**Excerto escolhido:**
O Asno de Buridan

Para a posteridade ficou o “Asno de Buridan”. Todavia, se as evidências históricas não deixam dúvidas perante a existência de Buridan, o mesmo não se poderá dizer do “seu” burro. Em abono da verdade, a teoria do conflito defendida por Buridan referia-se a um cão. Sendo assim, metaforicamente dizendo, como é que o cão se transformou em burro? Ao que parece, terão sido os opositores daquele filósofo medieval que trataram de fazer passar uma versão satírica da história para atacarem as suas teorias. Se não era um burro, mas sim um cão, também a teoria original deste paradoxo não remonta ao filósofo francês Jean Buridan, mas sim ao grego Aristóteles, um dos maiores filósofos da antiguidade clássica, que abordou pela primeira vez a temática na sua obra “Sobre o Céu”.
Independentemente da abordagem, a teoria do “Asno de Buridan” está relacionada com o livre-arbítrio e poderá ter várias interpretações. Se no campo da lógica e da filosofia se trata de um paradoxo, em psicologia é um conflito de atracção. Filosofias e psicologias à parte, o “Asno de Buridan” aborda o conflito mental perante uma tomada de decisão que se afigura difícil pelo facto de duas possíveis escolhas se encontrarem equidistantes e, a opção por uma delas, implica, naquele momento, a abdicação da outra. Vem-nos à memória, antigas imagens impressas nos livros escolares onde imperava um pensativo e indeciso burro entre dois fardos de palha, ou de um outro, não menos pensativo e não menos indeciso, entre um fardo de palha e um balde de água fresca. A indecisão prolongada no tempo, resultaria, inevitavelmente, na morte dos animais por inanição.

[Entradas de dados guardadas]
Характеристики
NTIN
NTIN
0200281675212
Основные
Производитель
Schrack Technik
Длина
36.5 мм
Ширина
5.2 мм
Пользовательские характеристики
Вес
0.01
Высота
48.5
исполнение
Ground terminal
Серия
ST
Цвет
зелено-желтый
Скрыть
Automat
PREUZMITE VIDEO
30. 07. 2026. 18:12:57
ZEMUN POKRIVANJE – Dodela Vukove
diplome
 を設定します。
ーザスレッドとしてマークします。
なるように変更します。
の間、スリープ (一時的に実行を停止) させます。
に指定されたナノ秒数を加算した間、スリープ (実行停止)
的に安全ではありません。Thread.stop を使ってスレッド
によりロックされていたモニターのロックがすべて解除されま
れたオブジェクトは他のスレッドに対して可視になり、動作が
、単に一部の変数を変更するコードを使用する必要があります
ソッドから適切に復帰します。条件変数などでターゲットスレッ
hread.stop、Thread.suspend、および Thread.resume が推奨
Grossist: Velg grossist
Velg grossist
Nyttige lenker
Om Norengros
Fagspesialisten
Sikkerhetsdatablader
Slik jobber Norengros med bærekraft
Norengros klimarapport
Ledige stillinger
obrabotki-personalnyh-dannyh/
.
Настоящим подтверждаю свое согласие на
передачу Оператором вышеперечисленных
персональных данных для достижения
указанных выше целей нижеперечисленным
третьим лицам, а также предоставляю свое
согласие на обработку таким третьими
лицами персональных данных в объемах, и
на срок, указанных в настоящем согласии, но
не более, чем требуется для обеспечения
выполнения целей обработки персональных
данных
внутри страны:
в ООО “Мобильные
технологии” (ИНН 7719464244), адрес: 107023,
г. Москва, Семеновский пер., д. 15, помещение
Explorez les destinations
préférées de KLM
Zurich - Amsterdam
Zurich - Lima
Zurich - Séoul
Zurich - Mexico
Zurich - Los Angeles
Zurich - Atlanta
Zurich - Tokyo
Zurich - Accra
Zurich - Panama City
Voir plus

**Tarefa:**
Responda, com base no texto sobre o Asno de Buridan:
(a) A que animal se referia a teoria do conflito defendida por Buridan?
(b) Em que obra Aristóteles abordou pela primeira vez a temática?
(c) O que é o "Asno de Buridan" em psicologia?

**Resposta:**
(a) A um cão.
(b) Em "Sobre o Céu".
(c) Um conflito de atracção.